Study: few US toll roads projects use PPPs

Twenty-four toll road projects in the US have involved PPP-type arrangements, out of a total of 235 projects implemented since 1992. PPP approaches are being considered for another 24 toll road projects, according to a study published by the US Federal Highway Administration.

A total of 235 toll road projects worth $161 billion have been undertaken in the US since 1992, but only 24 have involved the private sector, according to a study published by the Federal Highway Administration.

Toll roads: public domain

The study was commissioned by the administration to better understand how tolling has contributed to transportation funding since its use was authorised by the Intermodal Surface Transportation Efficiency Act (ISTEA, pronounced “ice-tea”) in December 1991.This year the US Congress will debate the federal highway program reauthorisation bill.
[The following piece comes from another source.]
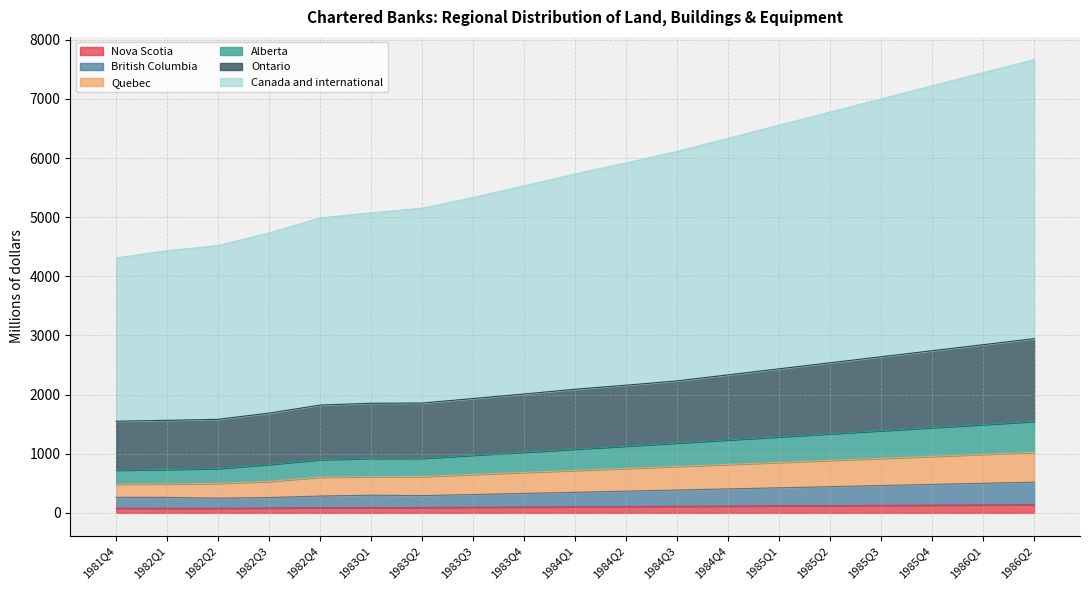

At which label does Alberta first exceed 1078?

1984Q2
The survey found that 32 states and one US territory have advanced 235 toll road improvement projects since ISTEA was enacted. Of those projects, only 24 have been implemented as public-private partnerships (PPP), with a capital cost of $22.2 billion. PPP approaches are also being considered for another 24 projects totalling $33.3 billion.

The figures exclude long-term concessions of public toll road facilities such as the Chicago Skyway and the Indiana Tollroad.

By comparison, the UK has delivered 43 transport projects with the participation of the private sector since the enactment of its Private Finance Initiative in 1992, according to a 2006 factsheet produced by the PPP Forum.

Texas, California and Florida ranked as the three US states with the most toll road projects overall at 78, 45 and 37, respectively. Texas has enacted an 18-month moratorium on its PPP programme for toll roads, while California has yet to pass general enabling legislation for PPPs. Florida has an active PPP programme being used to develop toll roads, but the Port of Miami tunnel, a high-profile PPP in the state, recently failed to achieve financial close.

The study concludes that the role of the private sector in toll road development and finance is growing thanks to new forms of government credit support such as the Transportation Infrastructure Finance and Innovation Act (TIFIA), the introduction of international best practices into US toll project finance.

Despite the more than 50 percent increase in total highway funding since ISTEA, the proportion of total transportation funding represented by user fees in the form of fuel taxes, tolls and fares has remained about constant. 

Tolls continue to contribute about 5 percent of total highway revenues, the study concludes. Tolls also constitute more than $500 million of department of transportation revenue in six large states: Florida, Illinois, New Jersey, New York, Pennsylvania and Texas.

Engineering and consulting firm Parsons Brinckerhoff carried conducted study for the administration.